La question du financement de la lutte contre le changement climatique sera décisive pour le succès mondial du processus de l'accord de Paris. Les coûts financiers et humains du changement climatique augmentent, et, comme d'habitude, les pays en développement seront le plus durement touchés. Le statu quo n'est pas tenable alors que la transition écologique constitue aussi une opportunité économique. Les investissements dans les technologies vertes peuvent être un moteur essentiel de la relance mondiale au lendemain de la pandémie et créer des centaines de millions d'emplois sûrs, durables et de qualité dans le monde entier. Certes, les pays développés ont de nombreux problèmes à résoudre, mais s'ils sont incapables d'aider les pays en développement et les économies émergentes à s'adapter au changement climatique et à réaliser leur propre transition écologique, la lutte contre le changement climatique à l'échelle mondiale est vouée à l'échec. Ensemble, avec 21 milliards d'euros (environ 25 milliards de dollars) sur les 100 milliards de dollars promis chaque année par les pays développés au titre du Fonds vert pour le climat, l'UE, ses États membres et la BEI sont le plus gros contributeur en faveur des pays en développement. En septembre, lors de son dernier discours sur l'état de l'Union, la présidente de la Commission européenne, Ursula von der Leyen, a annoncé un montant supplémentaire de 4 milliards d'euros d'ici 2027. À cet égard, il existe des projets concrets de coopération avec les pays en développement en cours d'élaboration, que nous annoncerons dans les jours à venir.

 

"À Glasgow, l'UE s'attachera principalement à inciter d'autres acteurs à agir. Le pacte vert pour l'Europe est notre "carte de visite" et notre invitation lancée à d'autres pour qu'ils s'alignent sur nos ambitions."

 

À Glasgow, l'UE s'attachera principalement à inciter d'autres acteurs à agir.
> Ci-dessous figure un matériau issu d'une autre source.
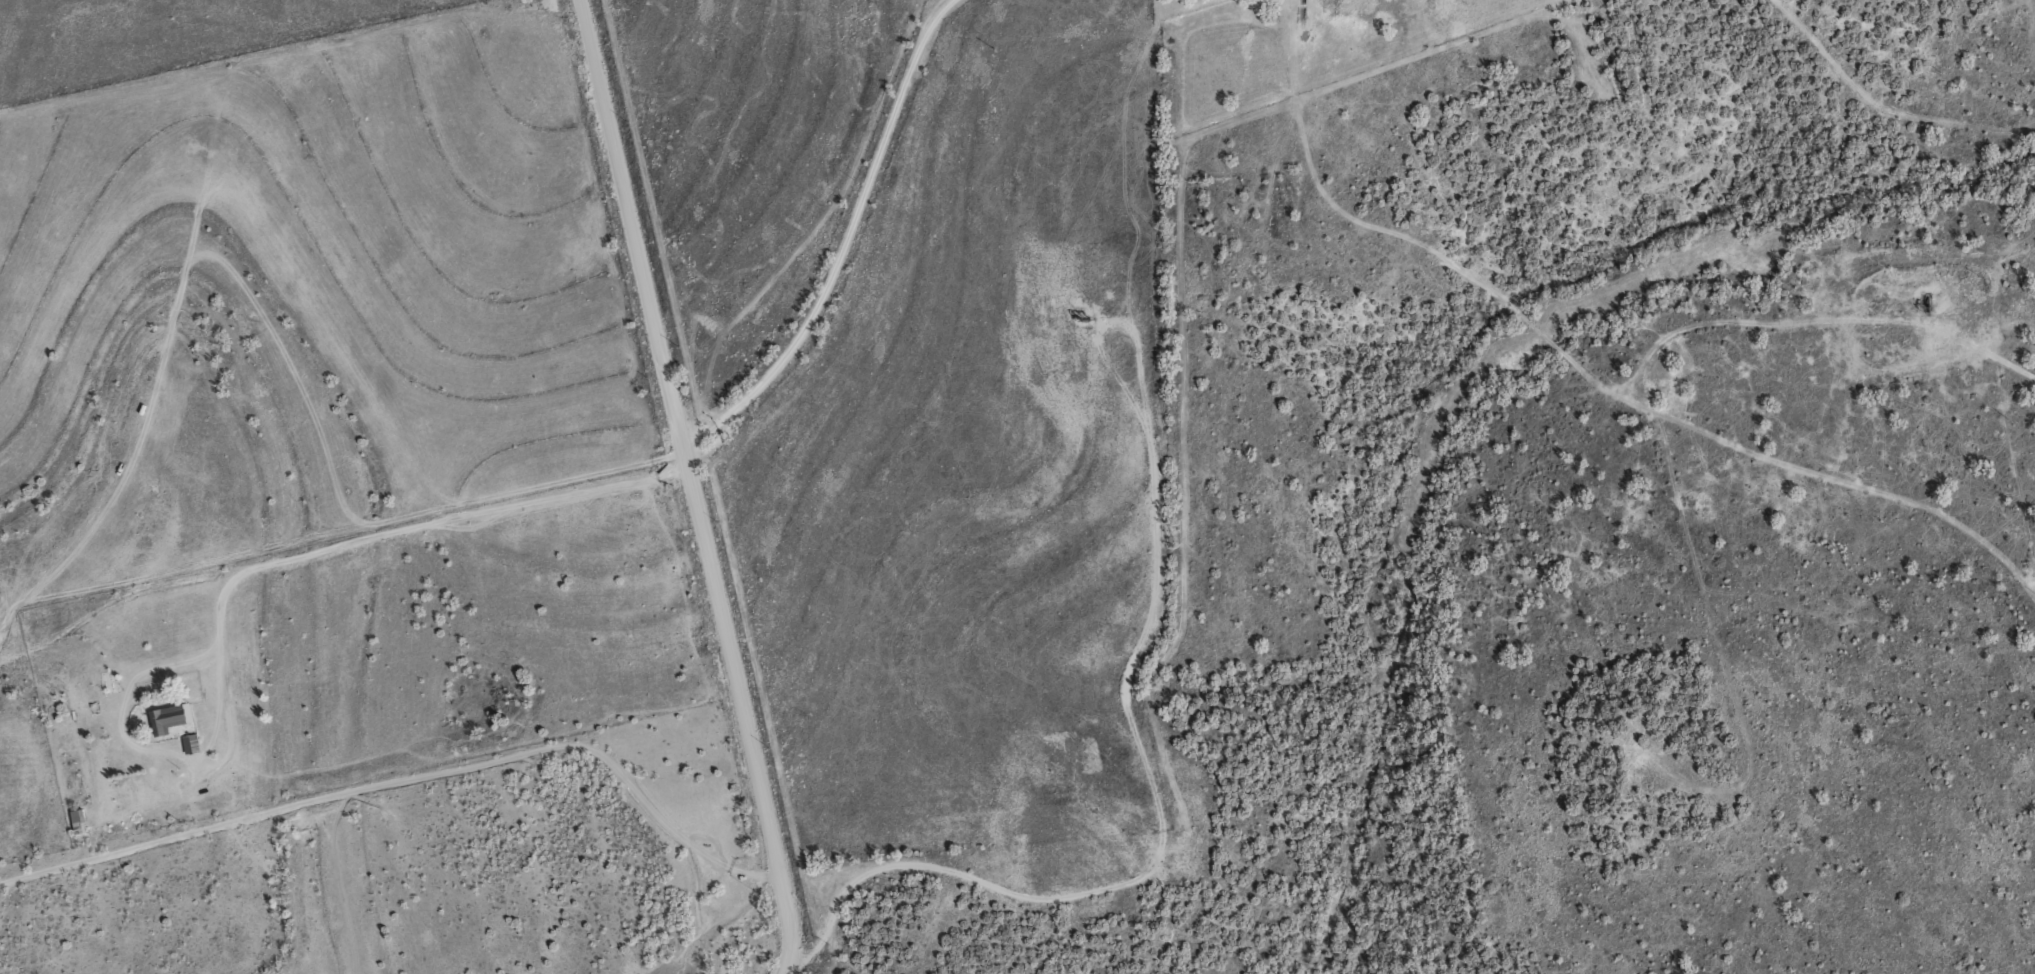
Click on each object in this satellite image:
road: (846, 242)
road: (691, 479)
building: (168, 717)
building: (190, 743)
building: (78, 821)
road: (829, 963)
road: (785, 967)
Le pacte vert pour l'Europe est notre "carte de visite" et notre invitation lancée à d'autres pour qu'ils s'alignent sur nos ambitions. Nos efforts de sensibilisation ont contribué à persuader plusieurs grands émetteurs de renforcer leur action en faveur du climat en s'engageant à l'égard des objectifs de neutralité climatique d'ici le milieu du siècle, après que l'UE a tracé la voie en décembre 2019. Une semaine après que la présidente von der Leyen a appelé les États-Unis à accroître leur contribution au financement de la lutte contre le changement climatique, le président Biden s'y est engagé devant l'Assemblée générale des Nations unies; notre dialogue continu avec la Chine a conduit le président Xi Jinping à annoncer la fin du financement de l'exploitation du charbon à l'étranger; une semaine après notre dialogue à haut niveau sur le climat, la Turquie a proposé de ratifier l'accord de Paris, etc. Une prochaine étape consistera, pour la présidente von der Leyen et le président des États-Unis, à lancer à Glasgow l'engagement mondial concernant le méthane, qui a pour objectif de réduire les émissions de ce gaz responsable d'un effet de serre nettement plus important que celui provoqué par le CO2.

 

"Au-delà du sommet de Glasgow, le succès durable de la lutte contre le changement climatique dépendra de la capacité des grandes puissances mondiales à trouver les moyens de coopérer, même si les tensions géopolitiques sont vives et les désaccords idéologiques profonds."

 

Au-delà de ce sommet, le succès durable de la lutte contre le changement climatique dépendra de la capacité des grandes puissances mondiales à trouver les moyens de coopérer, même si les tensions géopolitiques sont vives et les désaccords idéologiques profonds. Grâce à sa diplomatie climatique, l'UE joue depuis trente ans un rôle important pour rendre possible la coopération nécessaire au niveau mondial. Dans le contexte international tendu, elle devra assumer de plus en plus ce rôle à l'avenir. Fondamentalement, l'action climatique est un bien public mondial: elle ne peut réussir que si tous les grands acteurs participent à l'effort. Il s'agit d'un véritable test pour le système multilatéral. Étant donné l'importance des enjeux pour l'humanité, c'est un test auquel nous ne pouvons pas nous permettre d'échouer.